▸ TASK MATERIAL
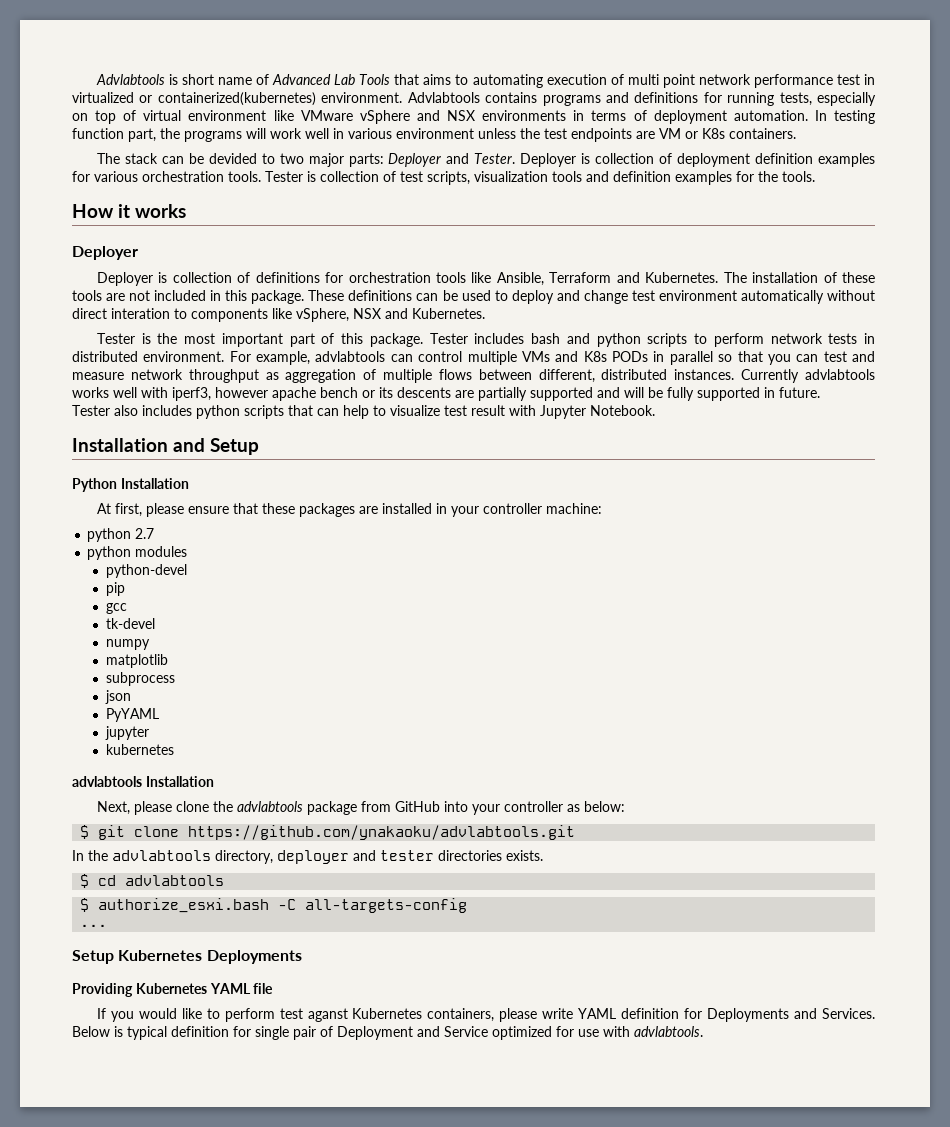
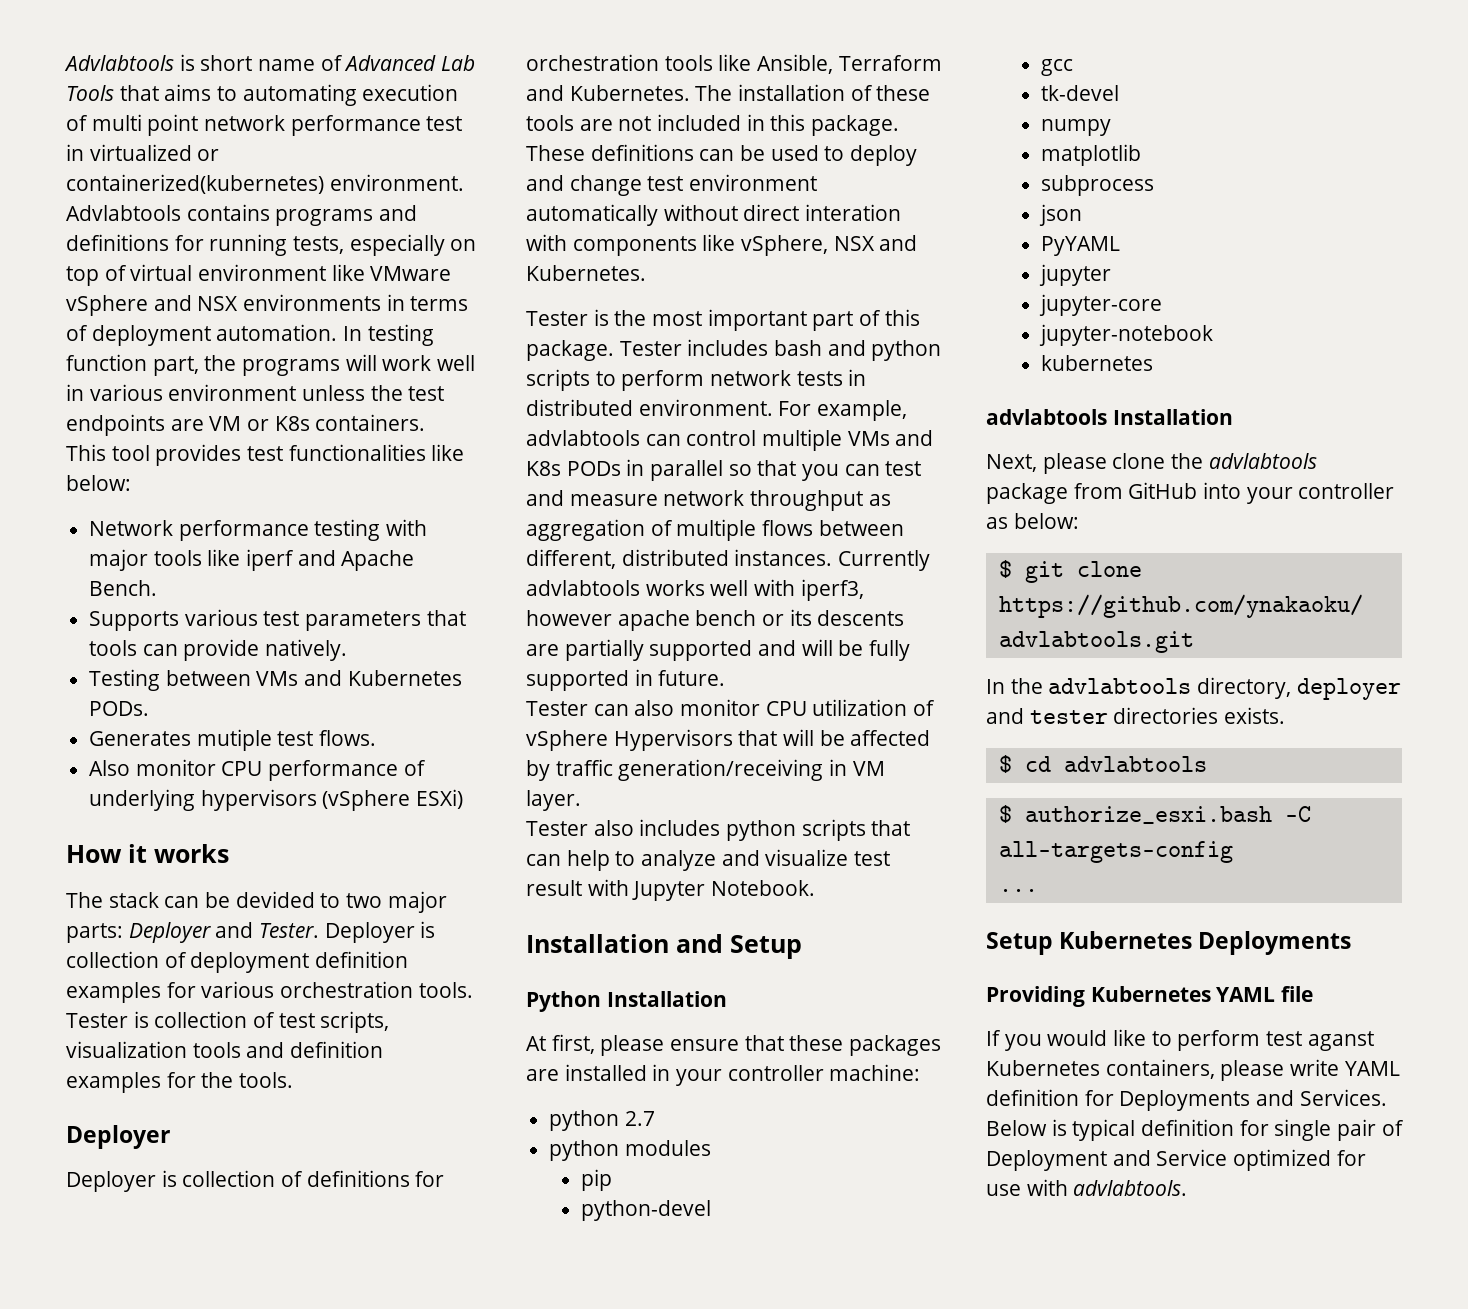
(796, 133) none -> [66,444,465,466] [66,475,131,491] [89,519,428,541] [89,549,415,571] [89,580,158,596] [89,609,466,631] [89,639,348,661] [89,669,462,691] [89,701,150,716] [89,729,377,751] [89,759,426,781] [89,789,464,811] [66,844,229,863] // This tool provides test functionalities like below: // Network performance testing with major tools like iperf and Apache Bench. // Supports various test parameters that tools can provide natively. // Testing between VMs and Kubernetes PODs. // Generates mutiple test flows. // Also monitor CPU performance of underlying hypervisors (vSphere ESXi) // How it works
[72,204,187,218] // How it works -> (294, 1080) none
[174,308,187,319] to -> [526,234,567,251] with
(820, 392) none -> [526,699,936,716] [526,729,931,751] [526,759,885,781] [526,790,581,811] // Tester can also monitor CPU utilization of vSphere Hypervisors that will be affected by traffic generation/receiving in VM layer.
(386, 410) none -> [641,850,760,871] analyze and
(188, 551) none -> [580,1169,612,1191] // pip
[105,582,125,596] // pip -> (711, 1210) none
(149, 733) none -> [1038,294,1162,316] [1038,324,1213,346] // jupyter-core // jupyter-notebook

▸ TASK INSTRUCTIONS
With the pictures removed, return all the entries exactly.

▸ EXERCISE SOLUTION
(796, 133) none -> [66,444,465,466] [66,475,131,491] [89,519,428,541] [89,549,415,571] [89,580,158,596] [89,609,466,631] [89,639,348,661] [89,669,462,691] [89,701,150,716] [89,729,377,751] [89,759,426,781] [89,789,464,811] [66,844,229,863] // This tool provides test functionalities like below: // Network performance testing with major tools like iperf and Apache Bench. // Supports various test parameters that tools can provide natively. // Testing between VMs and Kubernetes PODs. // Generates mutiple test flows. // Also monitor CPU performance of underlying hypervisors (vSphere ESXi) // How it works
[72,204,187,218] // How it works -> (294, 1080) none
[174,308,187,319] to -> [526,234,567,251] with
(820, 392) none -> [526,699,936,716] [526,729,931,751] [526,759,885,781] [526,790,581,811] // Tester can also monitor CPU utilization of vSphere Hypervisors that will be affected by traffic generation/receiving in VM layer.
(386, 410) none -> [641,850,760,871] analyze and
(188, 551) none -> [580,1169,612,1191] // pip
[105,582,125,596] // pip -> (711, 1210) none
(149, 733) none -> [1038,294,1162,316] [1038,324,1213,346] // jupyter-core // jupyter-notebook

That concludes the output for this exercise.